_Material supplied_.

BEGIN

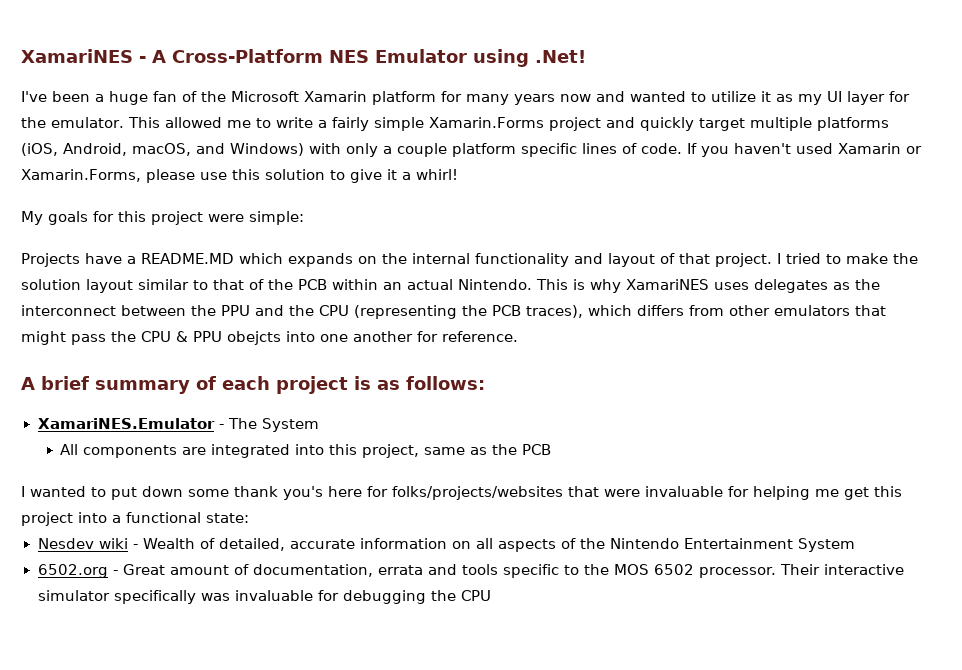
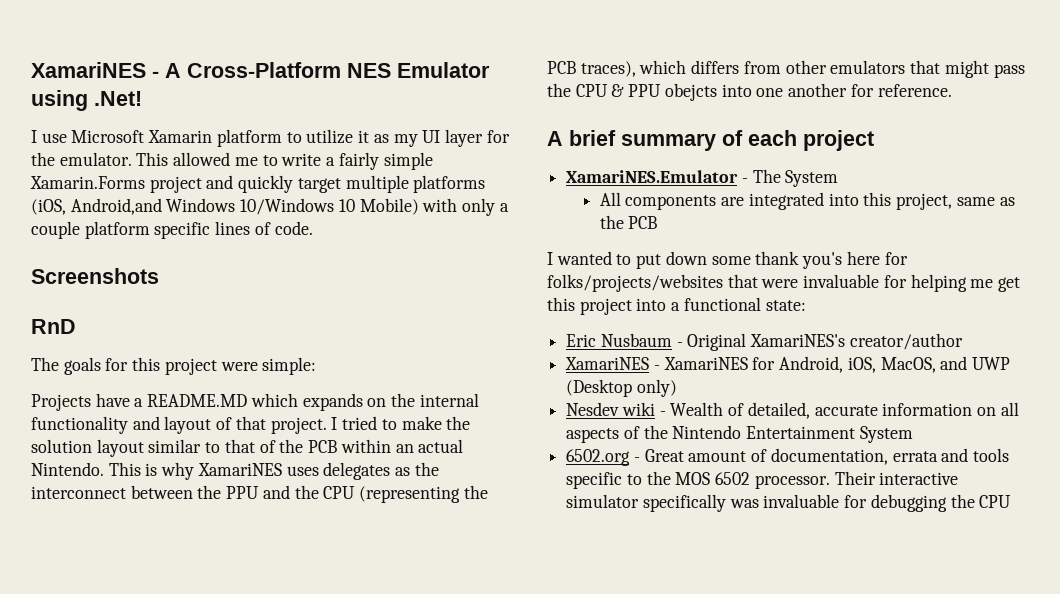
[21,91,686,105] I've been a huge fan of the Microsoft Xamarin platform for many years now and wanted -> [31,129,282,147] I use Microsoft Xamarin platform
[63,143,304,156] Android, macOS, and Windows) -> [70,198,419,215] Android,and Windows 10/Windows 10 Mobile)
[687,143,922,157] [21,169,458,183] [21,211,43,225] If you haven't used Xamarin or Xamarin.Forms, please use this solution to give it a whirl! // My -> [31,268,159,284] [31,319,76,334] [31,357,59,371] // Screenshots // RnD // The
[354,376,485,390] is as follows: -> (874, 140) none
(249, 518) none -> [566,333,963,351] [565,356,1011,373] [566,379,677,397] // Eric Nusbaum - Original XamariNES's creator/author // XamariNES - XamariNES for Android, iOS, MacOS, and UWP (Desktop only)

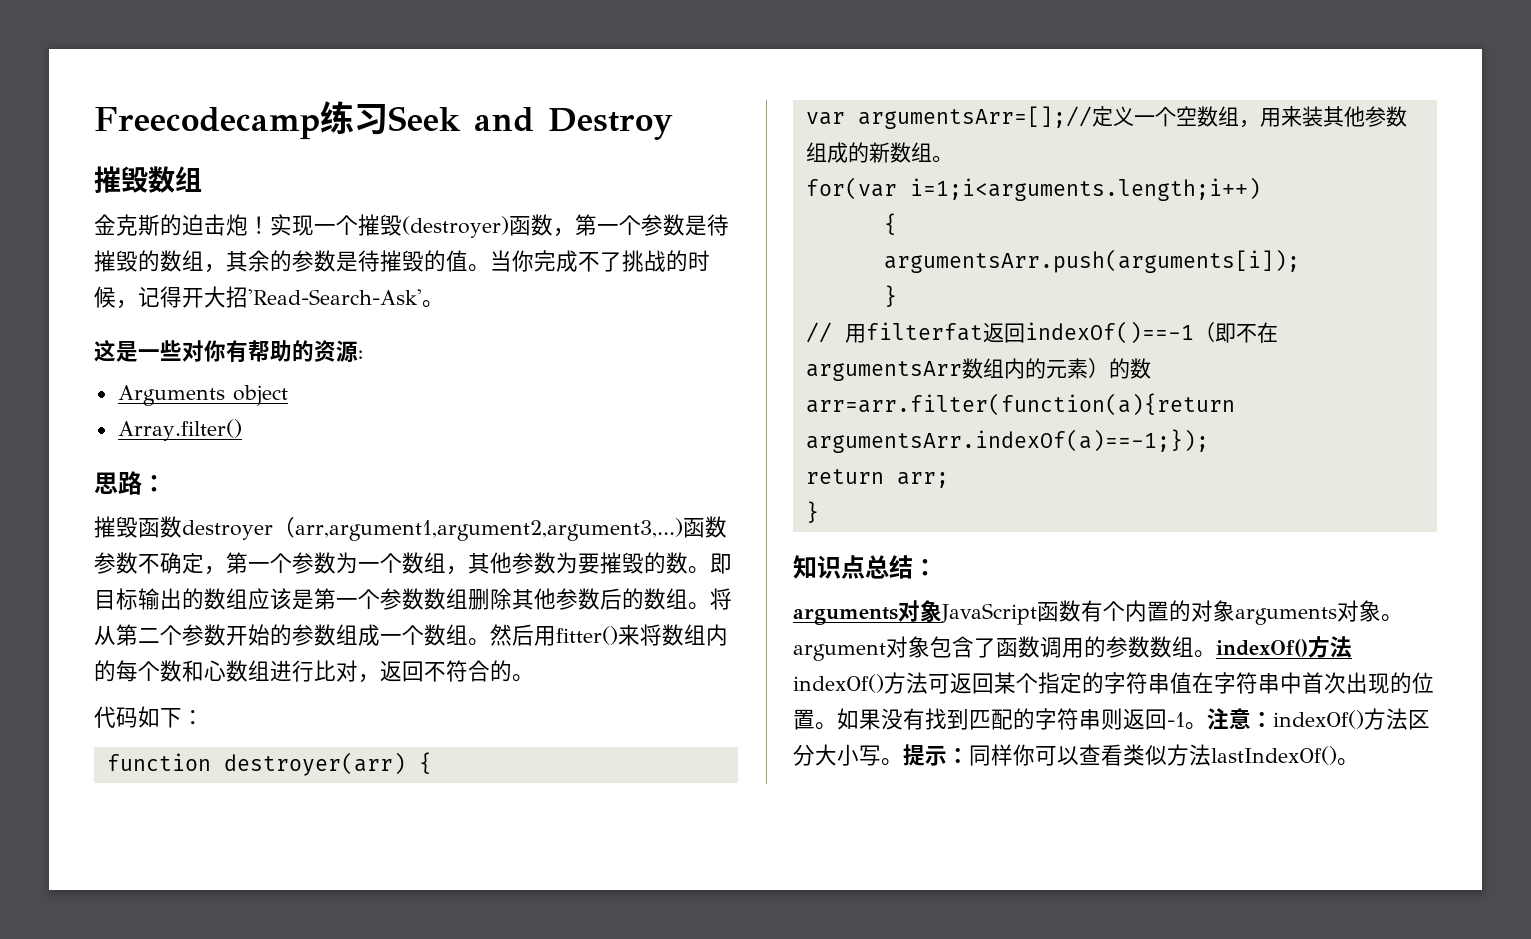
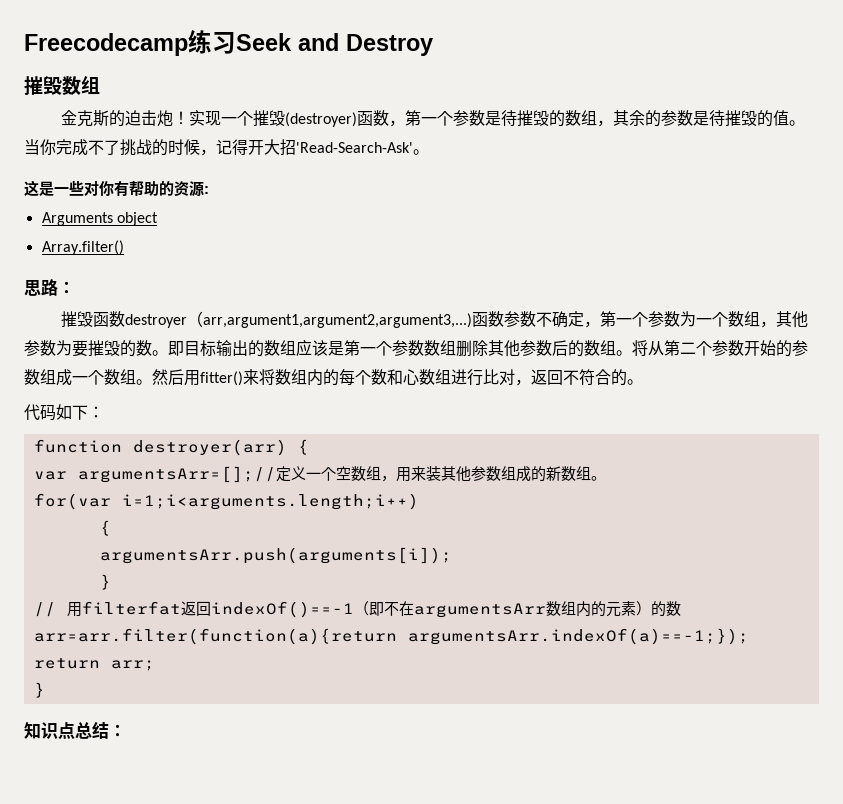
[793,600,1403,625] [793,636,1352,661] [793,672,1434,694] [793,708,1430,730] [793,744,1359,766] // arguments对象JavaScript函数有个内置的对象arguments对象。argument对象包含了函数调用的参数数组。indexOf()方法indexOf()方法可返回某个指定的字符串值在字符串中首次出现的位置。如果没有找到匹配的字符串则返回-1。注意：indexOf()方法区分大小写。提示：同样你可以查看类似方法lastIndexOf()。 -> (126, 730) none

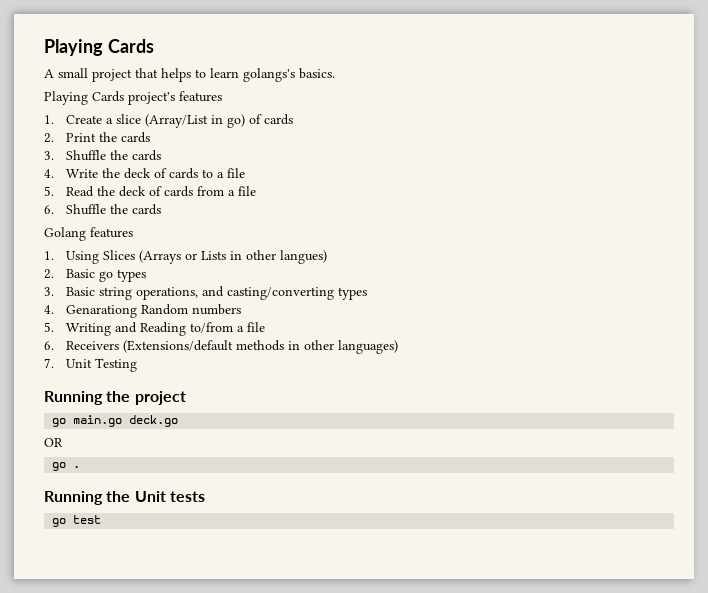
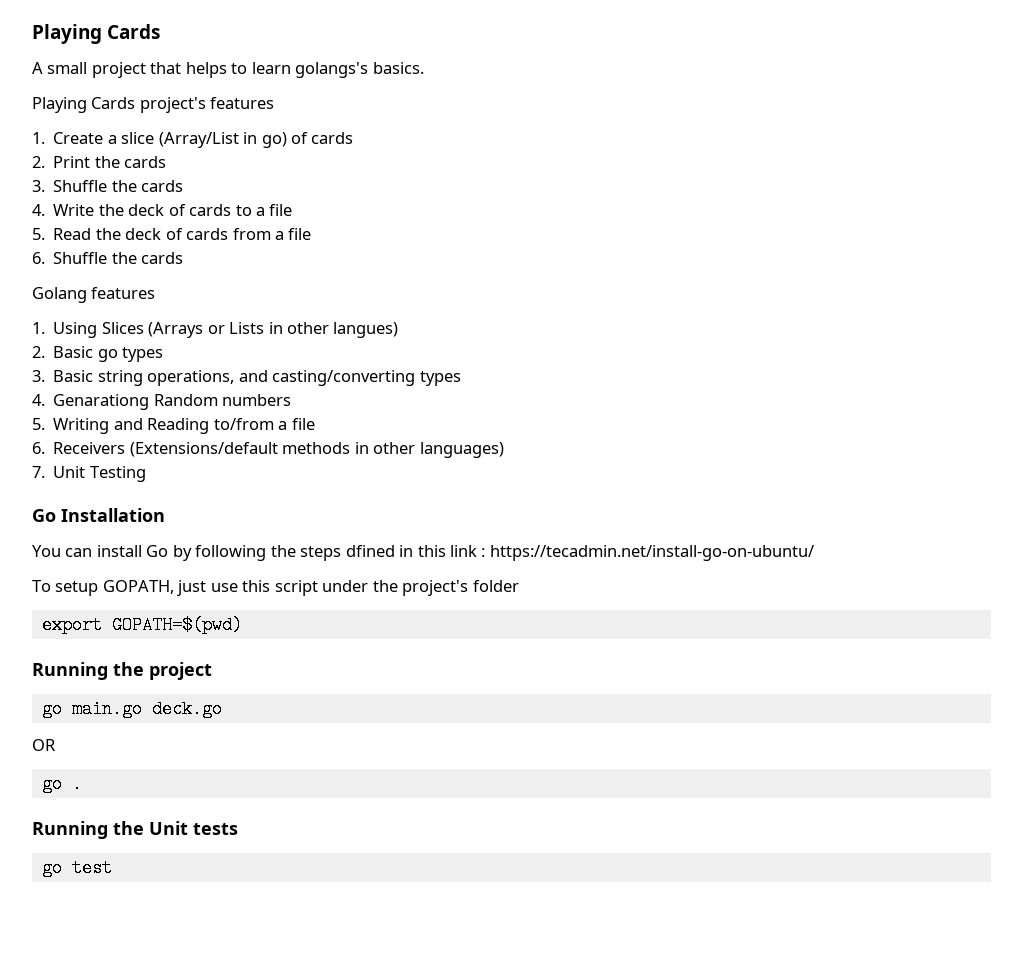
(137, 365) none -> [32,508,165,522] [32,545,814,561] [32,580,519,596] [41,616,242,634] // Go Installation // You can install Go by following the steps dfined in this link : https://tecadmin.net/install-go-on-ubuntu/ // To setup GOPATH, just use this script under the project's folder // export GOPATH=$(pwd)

END

_Problem statement_.
Tally how many lines of the listing above include the string "this", and report that figure by itself.

_Reply to the exercise_.
2